La France suffoque. Le second épisode caniculaire de l’année devrait s’étaler sur la semaine qui vient. 41 millions de personnes affectées, 60 départements placés en vigilance orange. 784 établissements scolaires fermés. La crise climatique devient aussi une crise politique.
Il ne s’agit plus de baisser les émissions de gaz à effet de serre, mais de s’adapter au réchauffement climatique. L’objectif d’une réduction annuelle de 4 % était trop ambitieux.
Plan d’adaptation au changement climatique
Depuis le mois de mars, le gouvernement dispose de la troisième version de son plan d’adaptation au changement climatique (PACC). Celui-ci doit préparer la France à une hausse des températures de + 2,7°C en 2050 et jusqu’à + 4°C en 2100. Il comporte 52 mesures déclinées en plus de 200 actions. Et il couvre la plupart des secteurs : assurances, logement, aménagement des territoires, énergie et transports, agriculture, forêts, santé, patrimoine naturel et culturel, conditions de travail, éducation, etc.
Pas de budget dédié
Formidable, dira-t-on. Il n’y a qu’à l’appliquer. C’est là que le bât blesse. Le plan national d’adaptation au changement climatique n’a pas de budget propre. Il est financé par une addition de dispositifs publics (fonds Barnier, fonds vert, agences de l’eau) et la participation espérée de financements privés (banques et assurances au premier chef).
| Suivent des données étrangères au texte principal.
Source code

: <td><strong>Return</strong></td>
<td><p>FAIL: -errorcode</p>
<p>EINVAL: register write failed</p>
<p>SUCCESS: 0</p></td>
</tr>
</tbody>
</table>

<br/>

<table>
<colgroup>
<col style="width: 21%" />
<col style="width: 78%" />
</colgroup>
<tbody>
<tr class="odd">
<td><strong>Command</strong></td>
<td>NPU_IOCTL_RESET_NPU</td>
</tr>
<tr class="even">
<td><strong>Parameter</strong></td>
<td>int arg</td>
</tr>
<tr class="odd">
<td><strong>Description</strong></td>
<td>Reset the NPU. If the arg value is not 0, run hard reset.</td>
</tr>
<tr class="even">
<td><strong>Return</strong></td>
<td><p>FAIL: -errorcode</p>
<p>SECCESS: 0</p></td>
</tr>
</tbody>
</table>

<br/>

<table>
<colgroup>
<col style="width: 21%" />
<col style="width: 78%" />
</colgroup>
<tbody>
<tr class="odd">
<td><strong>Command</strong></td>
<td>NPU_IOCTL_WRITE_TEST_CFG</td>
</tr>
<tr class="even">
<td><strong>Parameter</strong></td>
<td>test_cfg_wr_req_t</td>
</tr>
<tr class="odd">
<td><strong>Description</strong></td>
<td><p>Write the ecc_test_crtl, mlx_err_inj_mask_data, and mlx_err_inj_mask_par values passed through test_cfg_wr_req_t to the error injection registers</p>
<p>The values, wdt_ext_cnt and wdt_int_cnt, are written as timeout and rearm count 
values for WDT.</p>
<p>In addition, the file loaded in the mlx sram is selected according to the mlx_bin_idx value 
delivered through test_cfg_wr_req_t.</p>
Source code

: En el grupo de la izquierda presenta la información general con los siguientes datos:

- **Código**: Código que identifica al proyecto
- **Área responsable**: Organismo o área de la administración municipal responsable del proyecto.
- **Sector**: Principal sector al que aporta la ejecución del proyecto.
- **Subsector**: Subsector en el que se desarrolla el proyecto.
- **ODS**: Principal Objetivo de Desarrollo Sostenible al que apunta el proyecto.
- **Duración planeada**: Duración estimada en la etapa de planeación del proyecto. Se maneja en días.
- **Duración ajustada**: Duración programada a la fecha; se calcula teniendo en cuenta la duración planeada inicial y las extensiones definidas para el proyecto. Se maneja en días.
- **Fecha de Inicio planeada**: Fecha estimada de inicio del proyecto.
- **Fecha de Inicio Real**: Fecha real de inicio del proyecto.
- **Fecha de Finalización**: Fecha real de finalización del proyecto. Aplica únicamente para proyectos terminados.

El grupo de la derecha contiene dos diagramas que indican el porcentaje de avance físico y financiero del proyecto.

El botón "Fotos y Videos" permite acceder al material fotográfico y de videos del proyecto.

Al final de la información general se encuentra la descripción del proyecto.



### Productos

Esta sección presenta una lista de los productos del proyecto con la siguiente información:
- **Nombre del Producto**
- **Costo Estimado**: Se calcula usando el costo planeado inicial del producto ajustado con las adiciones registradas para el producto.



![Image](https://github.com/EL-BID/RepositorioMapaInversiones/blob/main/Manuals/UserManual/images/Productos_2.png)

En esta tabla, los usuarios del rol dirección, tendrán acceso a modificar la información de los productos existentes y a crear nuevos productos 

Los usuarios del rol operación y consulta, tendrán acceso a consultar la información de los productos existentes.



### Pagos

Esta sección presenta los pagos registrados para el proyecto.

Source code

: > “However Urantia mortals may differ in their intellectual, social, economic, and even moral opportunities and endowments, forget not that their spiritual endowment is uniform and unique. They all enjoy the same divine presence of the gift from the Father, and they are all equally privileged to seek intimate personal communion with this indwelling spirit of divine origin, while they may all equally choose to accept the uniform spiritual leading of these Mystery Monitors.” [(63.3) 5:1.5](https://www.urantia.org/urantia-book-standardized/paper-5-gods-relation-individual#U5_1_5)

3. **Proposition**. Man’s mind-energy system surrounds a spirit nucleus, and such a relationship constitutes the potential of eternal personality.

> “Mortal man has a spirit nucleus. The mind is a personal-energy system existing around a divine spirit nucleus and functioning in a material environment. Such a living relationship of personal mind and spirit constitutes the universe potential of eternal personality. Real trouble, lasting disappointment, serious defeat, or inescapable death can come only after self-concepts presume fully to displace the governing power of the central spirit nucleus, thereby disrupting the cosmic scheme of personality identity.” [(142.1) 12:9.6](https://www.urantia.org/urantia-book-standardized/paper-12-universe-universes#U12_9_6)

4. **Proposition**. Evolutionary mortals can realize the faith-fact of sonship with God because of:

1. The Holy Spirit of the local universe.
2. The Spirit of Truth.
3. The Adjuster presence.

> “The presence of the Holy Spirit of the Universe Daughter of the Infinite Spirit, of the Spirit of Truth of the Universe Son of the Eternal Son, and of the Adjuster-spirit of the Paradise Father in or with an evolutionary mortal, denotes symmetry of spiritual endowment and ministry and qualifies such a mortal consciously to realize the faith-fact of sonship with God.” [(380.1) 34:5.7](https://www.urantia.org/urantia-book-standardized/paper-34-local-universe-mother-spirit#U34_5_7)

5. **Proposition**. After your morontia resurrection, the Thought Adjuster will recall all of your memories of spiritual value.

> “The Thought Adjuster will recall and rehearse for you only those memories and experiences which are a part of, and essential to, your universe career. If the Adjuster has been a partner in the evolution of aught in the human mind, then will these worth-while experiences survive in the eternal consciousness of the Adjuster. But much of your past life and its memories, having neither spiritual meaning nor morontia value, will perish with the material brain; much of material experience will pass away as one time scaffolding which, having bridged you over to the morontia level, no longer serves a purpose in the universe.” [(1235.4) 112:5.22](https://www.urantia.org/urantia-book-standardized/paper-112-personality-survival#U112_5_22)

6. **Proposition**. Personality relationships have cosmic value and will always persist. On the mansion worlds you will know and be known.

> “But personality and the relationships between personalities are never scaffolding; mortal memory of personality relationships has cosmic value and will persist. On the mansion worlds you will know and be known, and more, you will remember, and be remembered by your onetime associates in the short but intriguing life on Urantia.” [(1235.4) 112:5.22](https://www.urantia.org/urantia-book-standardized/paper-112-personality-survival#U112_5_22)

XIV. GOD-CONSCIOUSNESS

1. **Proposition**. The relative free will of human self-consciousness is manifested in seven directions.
Un bricolage, en somme.
Fonds vert amputé
Et justement, le fonds vert, qui permet de soutenir les collectivités territoriales dans leurs investissements au service de la transition écologique, est menacé d’une réduction de 162,5 millions d’euros, soit une baisse de près de 20 %.
Il a déjà été très sérieusement amputé. Son enveloppe est passée de 2,4 milliards d’euros en 2024 à 837 millions pour 2026. Autrement dit, le principal outil qui nous permettrait d’affronter la canicule est sous-financé.
Trois milliards de moins pour l’écologie
C’est d’ailleurs l’ensemble du budget consacré à l’écologie qui est réduit. Il est passé de 24 milliards d’euros en 2024 à 21 milliards en 2025, soit une baisse de plus de 3 milliards d’euros. Cherchez l’erreur.
Le spectre de 2003
Lors de la canicule de 2003, on a enregistré une surmortalité de 15 000 décès. Cette surmortalité a surtout frappé les personnes de plus de 75 ans résidant en Île-de-France. Depuis, quelques mesures simples ont été mises en place. Par exemple des espaces climatisés dans chaque EHPAD. Mais il est certain que ces épisodes caniculaires à répétition vont faire des milliers de victimes. Parce que les différents gouvernements auront sacrifié l’espérance de vie des Français aux grands équilibres budgétaires.